Recruited Monocytes and Type 2 Immunity Promote Lung Regeneration following Pneumonectomy

Highlights

• Single-cell RNA-seq reveals myeloid cell heterogeneity in the regenerating lung

• CCR2+ myeloid cells and Il4ra signaling are required for lung regeneration

• Monocytes and macrophages modulate type 2 alveolar stem cell behaviors

• ILC2s are a source of IL-13 in the regenerating lung

Summary

To investigate the role of immune cells in lung regeneration, we used a unilateral pneumonectomy model that promotes the formation of new alveoli in the remaining lobes.
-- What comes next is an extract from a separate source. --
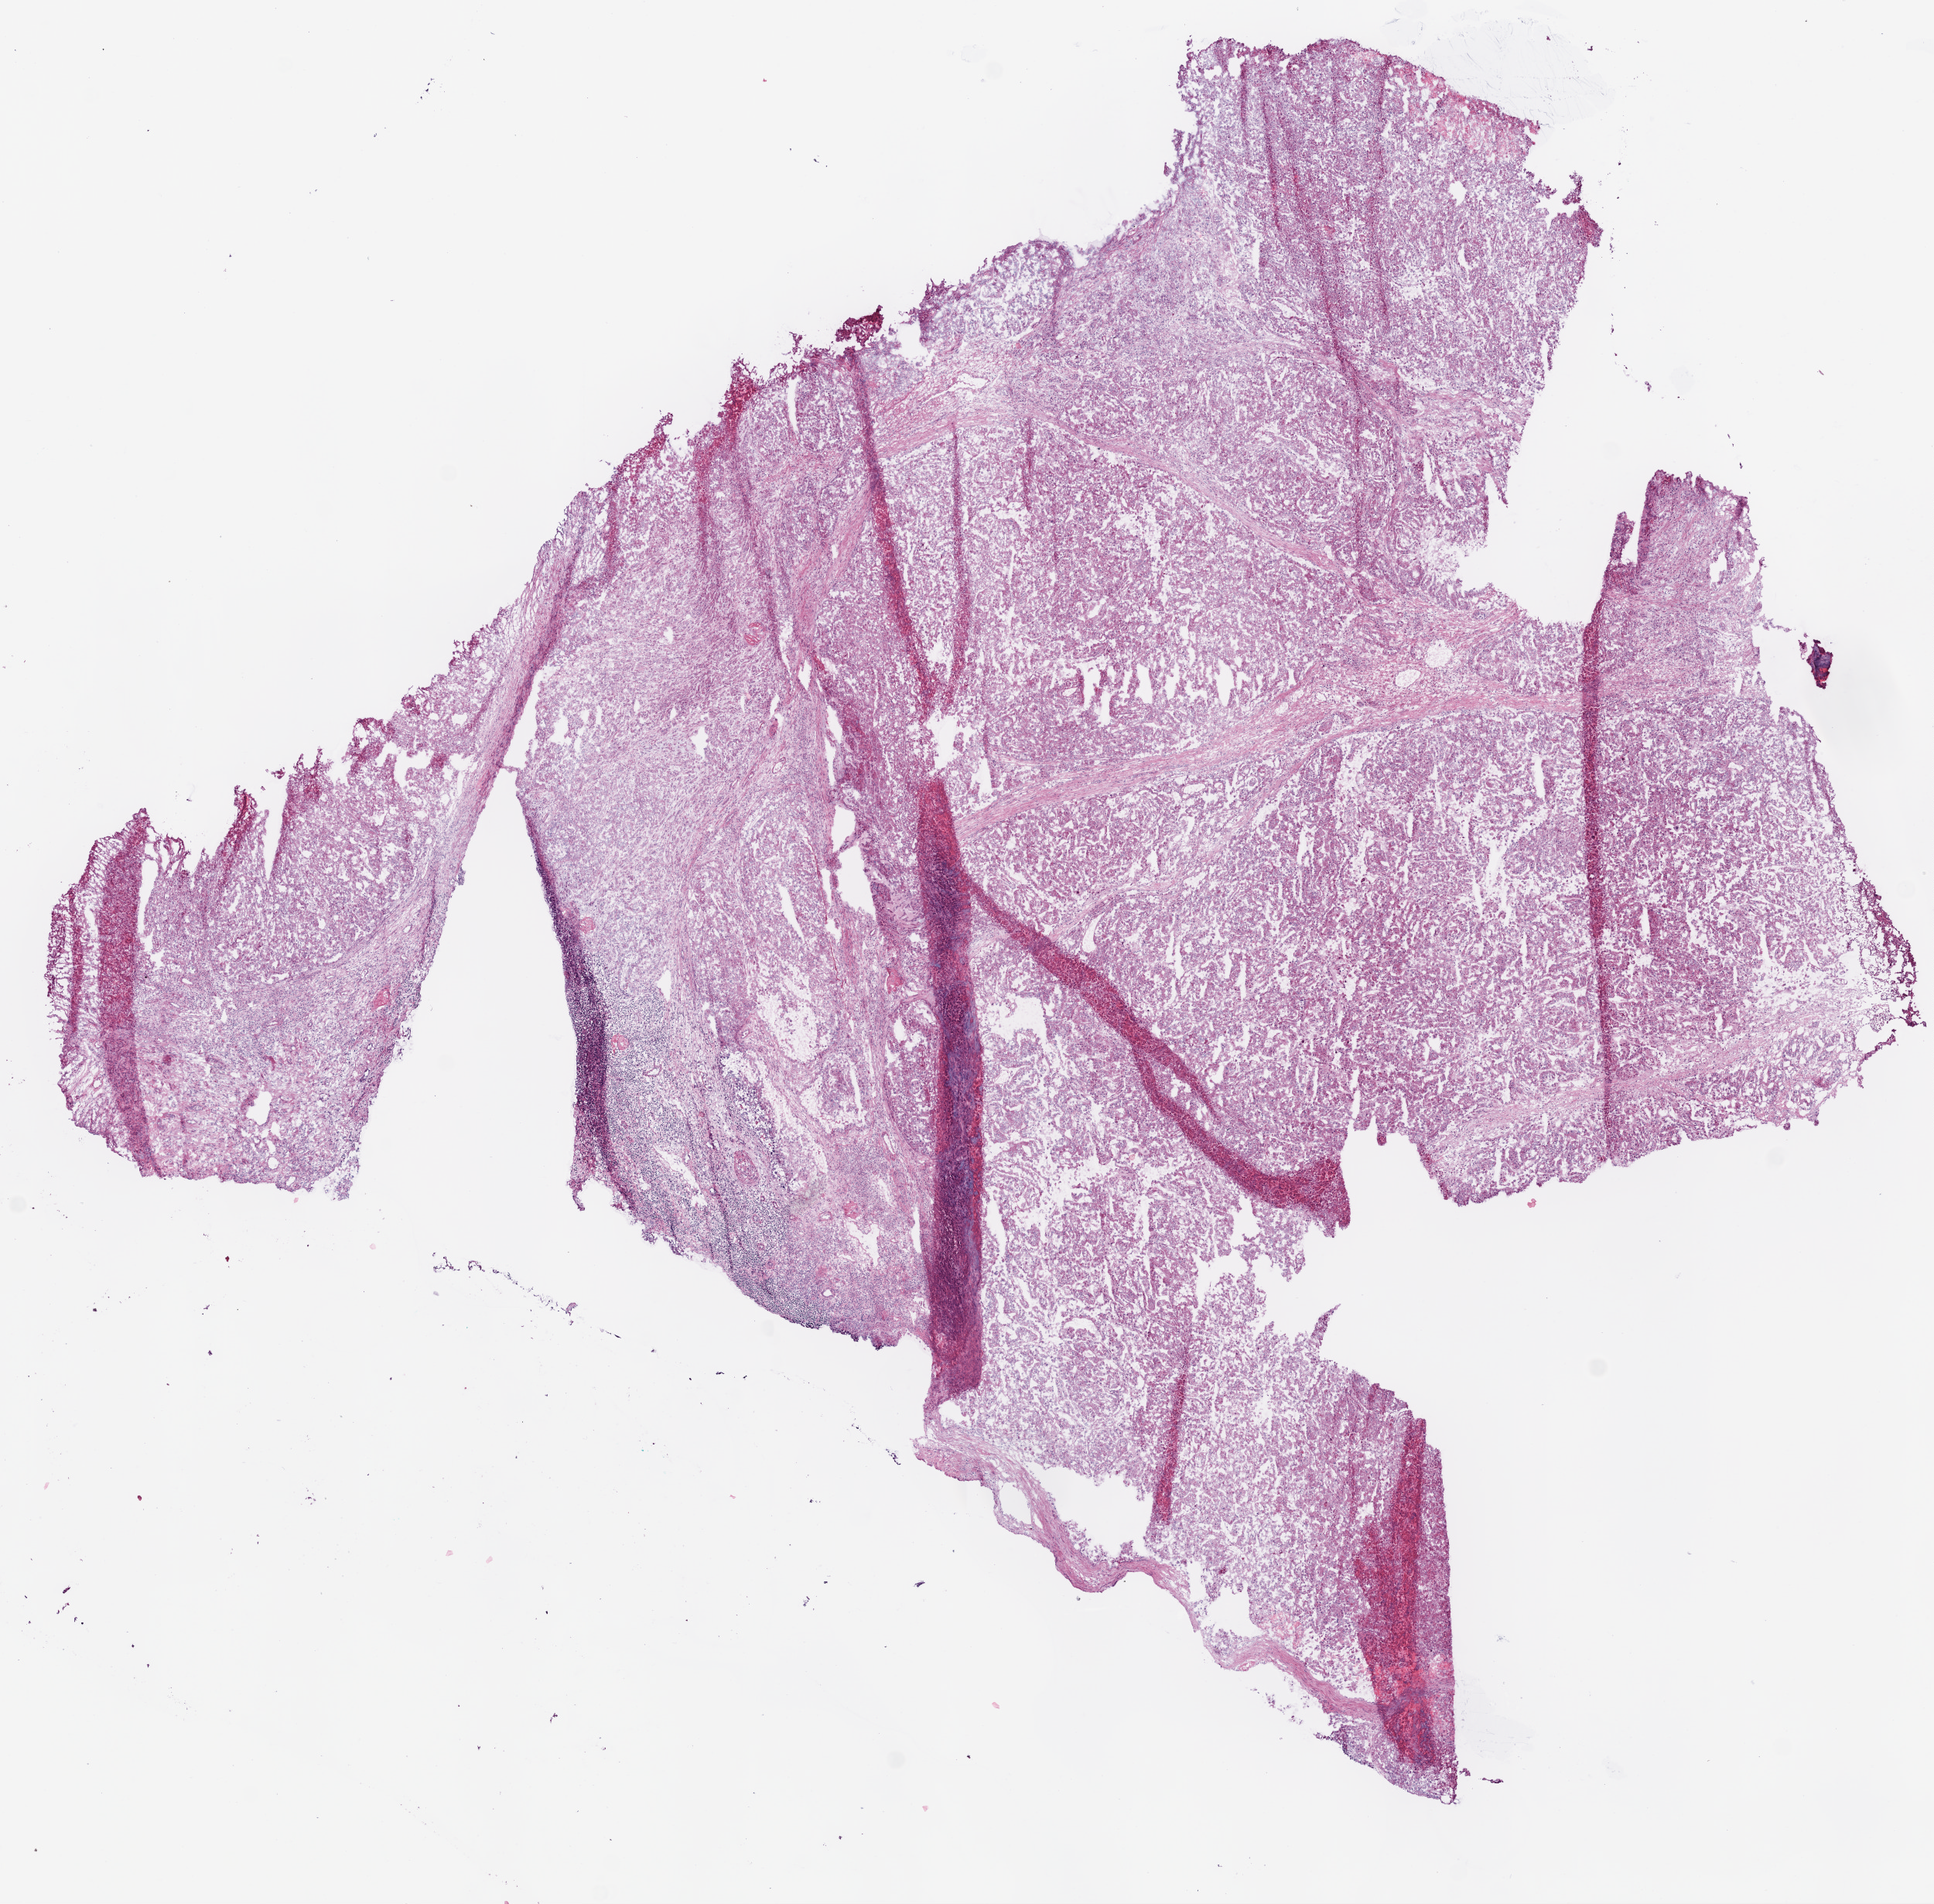
H&E-stained whole-slide image, a low-resolution overview of the entire scanned area, about 10.0 x 9.9 mm (slide scanned at 20x). Frozen section. Sample: primary tumour, kidney. Male, age 41 years at initial diagnosis. Composition of this section per pathologist review: tumour cells 87%, tumour nuclei 75%.
Pathologic diagnosis: Papillary adenocarcinoma, NOS.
Immunofluorescence and single-cell RNA sequencing found CD115+ and CCR2+ monocytes and M2-like macrophages accumulating in the lung during the peak of type 2 alveolar epithelial stem cell (AEC2) proliferation. Genetic loss of function in mice and adoptive transfer studies revealed that bone marrow-derived macrophages (BMDMs) traffic to the lung through a CCL2-CCR2 chemokine axis and are required for optimal lung regeneration, along with Il4ra-expressing leukocytes. Our data suggest that these cells modulate AEC2 proliferation and differentiation. Finally, we provide evidence that group 2 innate lymphoid cells are a source of IL-13, which promotes lung regeneration. Together, our data highlight the potential for immunomodulatory therapies to stimulate alveologenesis in adults.